9.                      Le recours doit ainsi être admis au regard des art. 3.1 et 10.1 RCAT, ce qui entraîne l’annulation de la décision attaquée, indépendamment du fait que les autres griefs soulevés par les recourants sont écartés. Il se justifie de mettre les frais à la charge de la la Commune de Crans-près-Céligny, comme les art. 49 et 52 al. 1 LPA-VD permettent de le faire (cf. arrêt AC.2008.0287 du 22 janvier 2009, consid. 2), car la Municipalité devait, au regard du texte clair des art. 3.1 et 10.1 RCAT, rejeter d’emblée la demande de permis de construire.

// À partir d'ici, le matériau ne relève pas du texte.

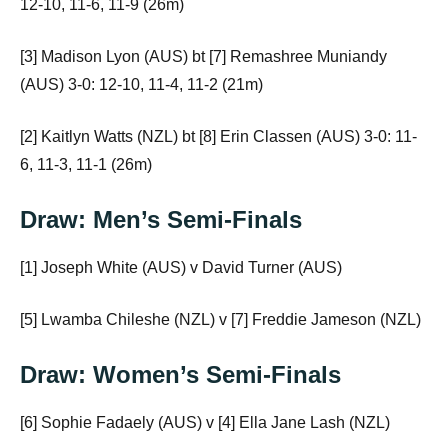
12-10, 11-6, 11-9 (26m)
[3] Madison Lyon (AUS) bt [7] Remashree Muniandy
(AUS) 3-0: 12-10, 11-4, 11-2 (21m)
[2] Kaitlyn Watts (NZL) bt [8] Erin Classen (AUS) 3-0: 11-
6, 11-3, 11-1 (26m)
Draw: Men’s Semi-Finals
[1] Joseph White (AUS) v David Turner (AUS)
[5] Lwamba Chileshe (NZL) v [7] Freddie Jameson (NZL)
Draw: Women’s Semi-Finals
[6] Sophie Fadaely (AUS) v [4] Ella Jane Lash (NZL)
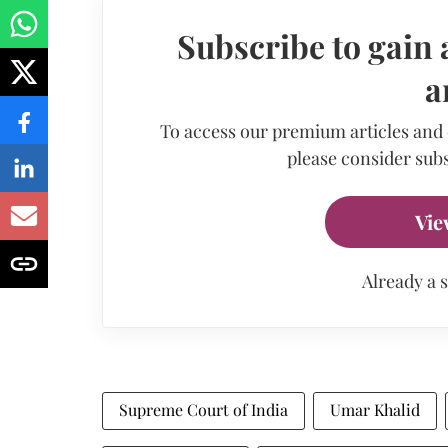
Subscribe to gain 
a
To access our premium articles and
please consider subs
Vie
Already a 
Supreme Court of India
Umar Khalid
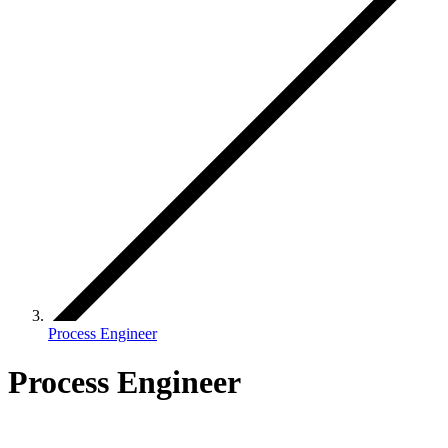
Process Engineer
Process Engineer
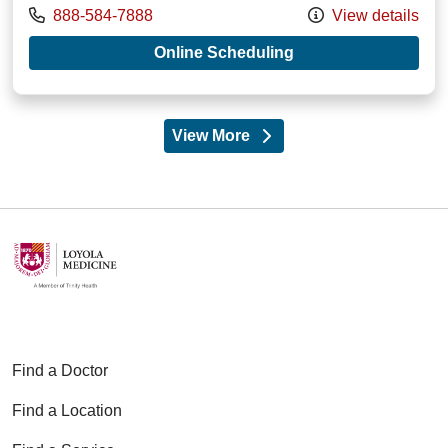
Call us at
888-584-7888
View details
with provider Mich
Online Scheduling
View More
providers
Find a Doctor
Find a Location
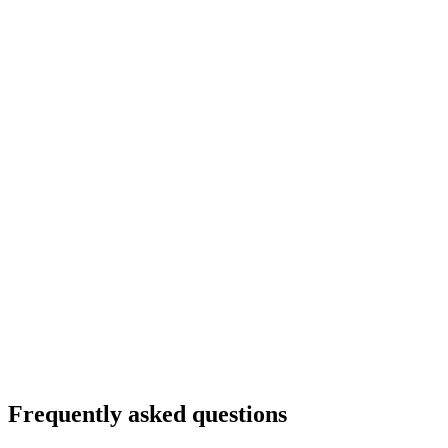
Frequently asked questions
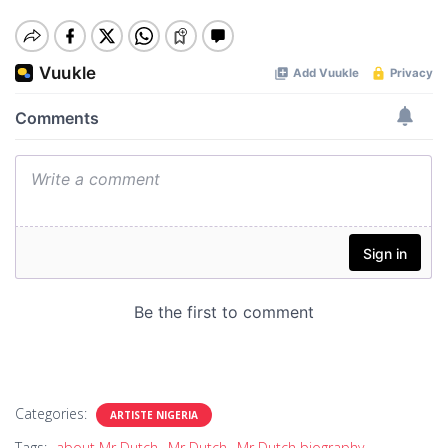
Categories:
ARTISTE NIGERIA
Tags:
about Mr Dutch
Mr Dutch
Mr Dutch biography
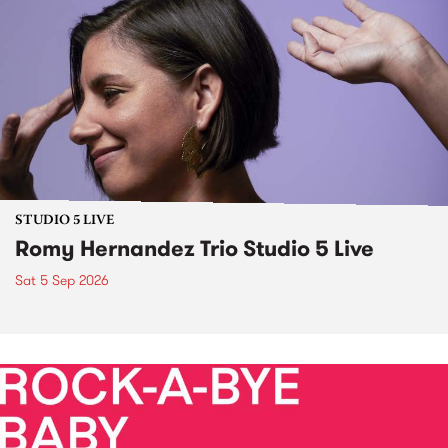
STUDIO 5 LIVE
Romy Hernandez Trio Studio 5 Live
Sat 5 Sep 2026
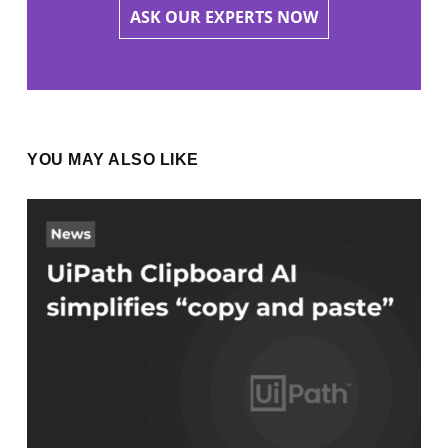
ASK OUR EXPERTS NOW
YOU MAY ALSO LIKE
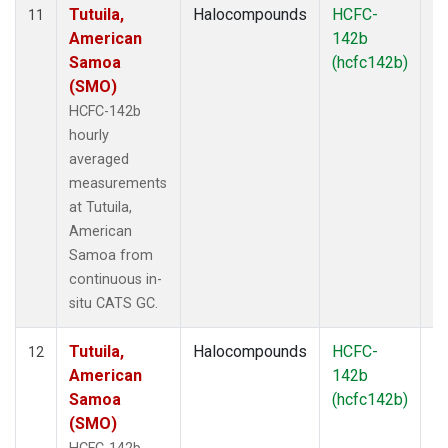
Tutuila,
Halocompounds
HCFC-
In
11
American
142b
Samoa
(hcfc142b)
(SMO)
HCFC-142b
hourly
averaged
measurements
at Tutuila,
American
Samoa from
continuous in-
situ CATS GC.
Tutuila,
Halocompounds
HCFC-
In
12
American
142b
Samoa
(hcfc142b)
(SMO)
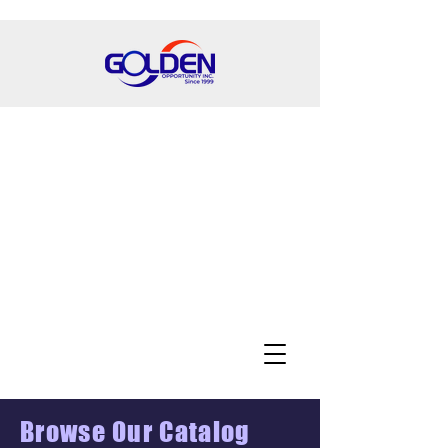
Browse Our Catalog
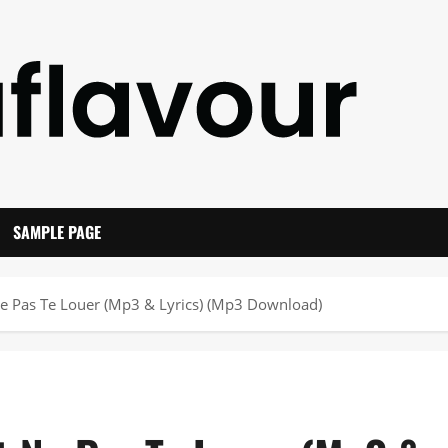
SAMPLE PAGE
e Pas Te Louer (Mp3 & Lyrics) (Mp3 Download)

Les recourants, assistés d’un mandataire, ont droit à des dépens (art. 55 LPA-VD), également mis à la charge de la commune.

 


 

Par ces motifs
 la Cour de droit administratif et public
du Tribunal cantonal
arrête:

 

I.                       Le recours est admis.   

II.                      La décision rendue le 16 juin 2011 par la Municipalité de Crans-près-Céligny est annulée.

III.                    Un émolument de 3'000 fr. est mis à la charge de la Commune de Crans-près-Céligny.

IV.                    La Commune de Crans-près-Céligny versera aux recourants une indemnité de 2'000 fr. à titre de dépens.

V.                     Il n’est pas alloué de dépens pour le surplus.

Lausanne, le 6 février 2012

 

Le président:                                                                                            Le greffier:

                                                                                                                   

 

Le présent arrêt est communiqué aux destinataires de l'avis d'envoi ci-joint. Il peut faire l'objet, dans les trente jours suivant sa notification, d'un recours au Tribunal fédéral. Le recours en matière de droit public s'exerce aux conditions des articles 82 ss de la loi du 17 juin 2005 sur le Tribunal fédéral (LTF - RS 173.110), le recours constitutionnel subsidiaire à celles des articles 113 ss LTF. Le mémoire de recours doit être rédigé dans une langue officielle, indiquer les conclusions, les motifs et les moyens de preuve, et être signé. Les motifs doivent exposer succinctement en quoi l’acte attaqué viole le droit. Les pièces invoquées comme moyens de preuve doivent être jointes au mémoire, pour autant qu’elles soient en mains de la partie; il en va de même de la décision attaquée.